Menu Deduplication Pipeline

Menu data from multiple sources (POS systems, aggregators, manual entry) inevitably contains duplicates. "Chicken Biryani", "Chiken Biryani", and "Murgh Biryani" are all the same dish. This guide walks through the full dedup pipeline.

See the POST /dedup API reference for the full request/response schema. Try it live in the playground →

How it works

Load your menu data (CSV, database export, POS feed)
Send all items to POST /dedup
The API clusters duplicates and picks a canonical name per cluster
Update your database with canonical references

Full example

import requests
import csv

API_KEY = "YOUR_KEY"
BASE = "https://dish-embed.latimal.com"
headers = {"X-API-Key": API_KEY, "Content-Type": "application/json"}

# Load menu from CSV
with open("menu.csv") as f:
    items = [row["item_name"] for row in csv.DictReader(f)]

# Deduplicate
resp = requests.post(f"{BASE}/dedup", headers=headers, json={"items": items})
data = resp.json()

print(f"Found {len(data['clusters'])} duplicate groups")
print(f"{data['duplicate_items']} excess items to remove")
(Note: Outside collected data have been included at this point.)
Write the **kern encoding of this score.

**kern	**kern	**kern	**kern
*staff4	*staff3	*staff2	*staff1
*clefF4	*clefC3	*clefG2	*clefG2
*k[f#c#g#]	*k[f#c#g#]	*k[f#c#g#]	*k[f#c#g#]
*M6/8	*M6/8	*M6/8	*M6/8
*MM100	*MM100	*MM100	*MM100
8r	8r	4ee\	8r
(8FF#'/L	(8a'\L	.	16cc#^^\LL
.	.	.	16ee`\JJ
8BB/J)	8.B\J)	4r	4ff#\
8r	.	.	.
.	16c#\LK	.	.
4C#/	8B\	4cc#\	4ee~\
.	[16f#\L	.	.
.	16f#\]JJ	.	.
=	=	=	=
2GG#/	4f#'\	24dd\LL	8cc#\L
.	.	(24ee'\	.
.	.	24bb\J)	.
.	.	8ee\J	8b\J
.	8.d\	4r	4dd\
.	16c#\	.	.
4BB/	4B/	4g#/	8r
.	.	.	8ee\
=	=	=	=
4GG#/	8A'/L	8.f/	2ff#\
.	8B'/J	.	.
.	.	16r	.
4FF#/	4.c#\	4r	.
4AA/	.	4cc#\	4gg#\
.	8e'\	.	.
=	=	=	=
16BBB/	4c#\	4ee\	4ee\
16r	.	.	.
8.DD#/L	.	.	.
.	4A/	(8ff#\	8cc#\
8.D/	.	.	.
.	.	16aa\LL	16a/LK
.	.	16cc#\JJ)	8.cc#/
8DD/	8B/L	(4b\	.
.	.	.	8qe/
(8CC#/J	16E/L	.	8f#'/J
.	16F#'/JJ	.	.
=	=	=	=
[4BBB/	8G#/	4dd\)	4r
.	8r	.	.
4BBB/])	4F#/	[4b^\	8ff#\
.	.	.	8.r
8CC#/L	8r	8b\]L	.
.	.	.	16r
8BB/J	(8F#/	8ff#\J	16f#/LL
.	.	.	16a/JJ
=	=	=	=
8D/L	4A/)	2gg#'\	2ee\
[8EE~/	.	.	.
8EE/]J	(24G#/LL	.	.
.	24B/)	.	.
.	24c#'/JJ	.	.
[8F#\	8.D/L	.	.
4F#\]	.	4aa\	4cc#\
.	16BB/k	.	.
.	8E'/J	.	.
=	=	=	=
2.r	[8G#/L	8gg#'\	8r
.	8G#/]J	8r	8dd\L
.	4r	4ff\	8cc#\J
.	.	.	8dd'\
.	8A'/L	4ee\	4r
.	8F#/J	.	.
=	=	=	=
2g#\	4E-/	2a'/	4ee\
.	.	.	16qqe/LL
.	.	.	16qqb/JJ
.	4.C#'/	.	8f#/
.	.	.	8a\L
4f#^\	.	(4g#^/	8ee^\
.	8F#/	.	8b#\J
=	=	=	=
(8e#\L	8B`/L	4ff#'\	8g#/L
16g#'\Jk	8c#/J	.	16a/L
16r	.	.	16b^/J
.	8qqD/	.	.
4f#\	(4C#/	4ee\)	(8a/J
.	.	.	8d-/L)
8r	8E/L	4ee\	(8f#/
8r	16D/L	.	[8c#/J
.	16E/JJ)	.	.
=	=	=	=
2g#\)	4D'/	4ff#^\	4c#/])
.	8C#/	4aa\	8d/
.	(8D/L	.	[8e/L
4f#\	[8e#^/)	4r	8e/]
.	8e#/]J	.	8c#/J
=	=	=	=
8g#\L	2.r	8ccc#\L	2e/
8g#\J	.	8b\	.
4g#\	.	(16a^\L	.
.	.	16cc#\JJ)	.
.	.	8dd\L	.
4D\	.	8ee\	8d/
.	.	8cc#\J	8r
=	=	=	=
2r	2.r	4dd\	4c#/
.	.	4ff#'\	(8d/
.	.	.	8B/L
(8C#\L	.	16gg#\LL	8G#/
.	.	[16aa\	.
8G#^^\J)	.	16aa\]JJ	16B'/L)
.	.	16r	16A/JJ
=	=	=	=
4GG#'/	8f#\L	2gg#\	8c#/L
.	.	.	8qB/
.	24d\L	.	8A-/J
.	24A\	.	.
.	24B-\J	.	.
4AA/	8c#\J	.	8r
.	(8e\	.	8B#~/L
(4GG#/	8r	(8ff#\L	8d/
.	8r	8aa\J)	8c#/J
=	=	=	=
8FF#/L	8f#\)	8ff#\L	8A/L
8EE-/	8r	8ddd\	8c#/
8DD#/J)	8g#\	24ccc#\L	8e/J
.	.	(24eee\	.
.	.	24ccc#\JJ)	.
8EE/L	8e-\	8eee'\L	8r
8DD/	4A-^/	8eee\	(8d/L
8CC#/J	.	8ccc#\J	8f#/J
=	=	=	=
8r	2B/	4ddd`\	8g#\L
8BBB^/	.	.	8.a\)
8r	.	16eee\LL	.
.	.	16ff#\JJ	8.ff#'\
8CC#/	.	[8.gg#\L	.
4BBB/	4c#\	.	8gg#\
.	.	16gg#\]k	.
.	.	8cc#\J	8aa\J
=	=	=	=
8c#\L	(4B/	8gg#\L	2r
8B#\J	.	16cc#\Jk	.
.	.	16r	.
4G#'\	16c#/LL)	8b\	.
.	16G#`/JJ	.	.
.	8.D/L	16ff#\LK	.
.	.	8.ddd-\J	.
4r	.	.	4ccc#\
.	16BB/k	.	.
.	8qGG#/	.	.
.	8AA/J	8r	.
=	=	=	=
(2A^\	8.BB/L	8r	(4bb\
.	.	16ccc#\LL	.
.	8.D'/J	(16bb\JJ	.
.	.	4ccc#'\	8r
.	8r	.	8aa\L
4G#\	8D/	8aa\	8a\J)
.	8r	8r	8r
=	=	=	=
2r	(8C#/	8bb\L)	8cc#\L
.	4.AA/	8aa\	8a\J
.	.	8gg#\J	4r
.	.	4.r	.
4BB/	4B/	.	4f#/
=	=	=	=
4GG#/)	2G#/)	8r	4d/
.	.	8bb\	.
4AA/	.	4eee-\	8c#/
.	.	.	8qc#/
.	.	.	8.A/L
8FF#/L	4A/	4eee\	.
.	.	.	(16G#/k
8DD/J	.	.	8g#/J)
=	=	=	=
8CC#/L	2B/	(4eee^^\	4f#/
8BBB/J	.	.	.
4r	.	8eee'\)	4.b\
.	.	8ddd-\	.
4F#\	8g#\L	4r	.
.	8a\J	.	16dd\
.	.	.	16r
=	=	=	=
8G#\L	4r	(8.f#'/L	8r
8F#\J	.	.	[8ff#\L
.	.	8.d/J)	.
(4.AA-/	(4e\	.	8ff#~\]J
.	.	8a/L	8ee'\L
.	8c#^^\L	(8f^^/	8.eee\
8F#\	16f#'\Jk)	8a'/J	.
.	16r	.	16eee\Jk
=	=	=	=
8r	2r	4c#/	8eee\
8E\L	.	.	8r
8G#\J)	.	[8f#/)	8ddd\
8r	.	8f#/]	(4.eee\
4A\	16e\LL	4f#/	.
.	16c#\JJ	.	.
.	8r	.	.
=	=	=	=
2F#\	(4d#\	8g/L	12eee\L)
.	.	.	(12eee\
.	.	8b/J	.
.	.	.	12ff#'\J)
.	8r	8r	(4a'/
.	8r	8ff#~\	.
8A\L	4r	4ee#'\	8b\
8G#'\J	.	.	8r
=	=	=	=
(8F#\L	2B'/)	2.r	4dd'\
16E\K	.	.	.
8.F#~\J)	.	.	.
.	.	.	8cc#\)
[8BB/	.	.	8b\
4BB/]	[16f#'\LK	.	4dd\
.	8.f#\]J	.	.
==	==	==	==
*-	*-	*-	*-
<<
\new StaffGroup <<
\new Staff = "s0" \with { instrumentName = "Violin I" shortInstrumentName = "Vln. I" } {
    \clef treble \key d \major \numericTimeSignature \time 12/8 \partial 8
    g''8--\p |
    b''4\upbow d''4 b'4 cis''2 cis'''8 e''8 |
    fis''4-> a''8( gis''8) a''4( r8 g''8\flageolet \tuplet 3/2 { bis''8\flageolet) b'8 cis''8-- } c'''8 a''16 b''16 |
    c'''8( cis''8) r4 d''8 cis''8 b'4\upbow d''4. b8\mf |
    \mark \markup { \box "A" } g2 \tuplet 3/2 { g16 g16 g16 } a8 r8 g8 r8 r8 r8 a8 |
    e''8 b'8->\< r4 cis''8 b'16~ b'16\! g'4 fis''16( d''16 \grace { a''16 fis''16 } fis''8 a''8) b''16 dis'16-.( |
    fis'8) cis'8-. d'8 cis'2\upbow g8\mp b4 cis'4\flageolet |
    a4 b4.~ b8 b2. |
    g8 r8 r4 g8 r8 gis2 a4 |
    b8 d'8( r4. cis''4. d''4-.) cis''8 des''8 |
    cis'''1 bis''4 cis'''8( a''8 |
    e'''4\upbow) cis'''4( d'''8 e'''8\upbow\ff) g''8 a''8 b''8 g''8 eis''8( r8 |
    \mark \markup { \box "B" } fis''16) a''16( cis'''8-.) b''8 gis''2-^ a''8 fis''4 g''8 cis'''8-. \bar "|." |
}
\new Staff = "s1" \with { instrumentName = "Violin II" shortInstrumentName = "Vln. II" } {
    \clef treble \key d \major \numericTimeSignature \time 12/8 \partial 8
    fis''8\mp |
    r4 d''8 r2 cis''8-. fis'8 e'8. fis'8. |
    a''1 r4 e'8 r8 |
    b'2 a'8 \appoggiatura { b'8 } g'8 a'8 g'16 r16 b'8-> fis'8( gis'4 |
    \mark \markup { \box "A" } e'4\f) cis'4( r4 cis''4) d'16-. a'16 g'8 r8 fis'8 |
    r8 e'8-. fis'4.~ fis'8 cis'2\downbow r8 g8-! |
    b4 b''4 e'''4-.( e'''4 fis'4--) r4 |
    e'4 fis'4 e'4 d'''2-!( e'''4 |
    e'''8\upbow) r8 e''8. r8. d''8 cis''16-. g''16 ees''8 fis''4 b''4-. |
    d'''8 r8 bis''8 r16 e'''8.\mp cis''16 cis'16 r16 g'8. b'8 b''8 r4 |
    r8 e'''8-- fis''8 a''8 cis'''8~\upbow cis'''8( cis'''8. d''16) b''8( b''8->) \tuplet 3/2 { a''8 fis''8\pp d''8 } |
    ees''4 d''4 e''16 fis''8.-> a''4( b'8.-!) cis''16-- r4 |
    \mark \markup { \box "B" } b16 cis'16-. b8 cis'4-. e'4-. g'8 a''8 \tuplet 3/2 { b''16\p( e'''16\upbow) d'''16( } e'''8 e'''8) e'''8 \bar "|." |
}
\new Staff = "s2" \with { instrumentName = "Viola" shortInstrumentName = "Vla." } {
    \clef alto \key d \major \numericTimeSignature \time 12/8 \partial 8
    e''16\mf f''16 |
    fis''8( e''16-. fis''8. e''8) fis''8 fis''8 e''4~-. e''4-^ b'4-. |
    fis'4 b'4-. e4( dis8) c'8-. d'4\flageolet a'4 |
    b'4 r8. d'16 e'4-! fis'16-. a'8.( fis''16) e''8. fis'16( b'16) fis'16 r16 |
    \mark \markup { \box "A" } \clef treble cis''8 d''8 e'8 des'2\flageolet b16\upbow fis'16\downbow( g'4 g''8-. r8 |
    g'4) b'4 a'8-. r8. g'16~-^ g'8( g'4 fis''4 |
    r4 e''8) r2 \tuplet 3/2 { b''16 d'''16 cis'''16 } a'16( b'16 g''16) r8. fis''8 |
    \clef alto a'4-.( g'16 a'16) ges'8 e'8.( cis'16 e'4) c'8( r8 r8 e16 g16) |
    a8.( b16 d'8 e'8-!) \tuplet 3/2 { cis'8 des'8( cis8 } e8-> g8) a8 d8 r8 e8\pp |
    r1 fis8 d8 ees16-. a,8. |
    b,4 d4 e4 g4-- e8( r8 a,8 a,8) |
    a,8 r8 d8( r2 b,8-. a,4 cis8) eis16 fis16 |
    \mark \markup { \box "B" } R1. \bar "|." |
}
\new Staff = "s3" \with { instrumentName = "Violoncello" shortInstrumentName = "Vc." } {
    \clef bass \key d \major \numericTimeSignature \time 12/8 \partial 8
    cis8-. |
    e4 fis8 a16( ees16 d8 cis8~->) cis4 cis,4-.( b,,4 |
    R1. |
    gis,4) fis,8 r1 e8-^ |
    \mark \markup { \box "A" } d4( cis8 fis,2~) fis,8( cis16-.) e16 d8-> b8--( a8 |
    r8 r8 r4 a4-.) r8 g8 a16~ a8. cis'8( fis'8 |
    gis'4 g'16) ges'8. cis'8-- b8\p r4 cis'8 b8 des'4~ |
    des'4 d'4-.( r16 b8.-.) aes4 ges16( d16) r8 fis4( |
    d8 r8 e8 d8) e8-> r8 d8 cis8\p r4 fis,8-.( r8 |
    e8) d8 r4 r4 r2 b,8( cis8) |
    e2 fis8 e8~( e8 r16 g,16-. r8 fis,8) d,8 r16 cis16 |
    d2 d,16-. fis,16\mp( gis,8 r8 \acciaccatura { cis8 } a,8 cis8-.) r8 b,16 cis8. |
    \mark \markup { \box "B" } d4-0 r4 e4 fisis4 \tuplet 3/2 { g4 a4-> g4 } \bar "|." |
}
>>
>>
for cluster in data["clusters"]:
    print(f"\nCanonical: {cluster['canonical']}")
    print(f"  Duplicates: {', '.join(m for m in cluster['members'] if m != cluster['canonical'])}")

Handling large menus

The /dedup endpoint accepts up to 2,000 items per request. For larger menus, chunk your data:

def dedup_chunked(items, chunk_size=2000):
    all_clusters = []
    for i in range(0, len(items), chunk_size):
        chunk = items[i:i + chunk_size]
        resp = requests.post(f"{BASE}/dedup", headers=headers, json={"items": chunk})
        all_clusters.extend(resp.json()["clusters"])
    return all_clusters

Note that cross-chunk duplicates won't be caught. If you have more than 2,000 items, consider running /match on suspected pairs across chunk boundaries.

Threshold tuning

The default threshold works well for most menus. You can adjust it with the cosine_threshold parameter:

0.80 - Aggressive dedup. Catches more duplicates but may merge similar-but-different items (e.g., "Latte" and "Mocha").
0.85 - Default. Good balance of precision and recall.
0.90 - Conservative. Only merges near-identical items. Use this if false merges are costly.

resp = requests.post(f"{BASE}/dedup", headers=headers,
    json={"items": items, "cosine_threshold": 0.80})

Tips

Send raw menu text as-is. The API handles noise stripping and spelling normalization internally.
The canonical name in each cluster is the cleanest, most complete form. Use it as your display name.
Run dedup after every menu import, not just once. New data sources introduce new duplicates.
Dietary conflicts (e.g., "Chicken Burger" vs "Veg Burger") are never merged, regardless of threshold.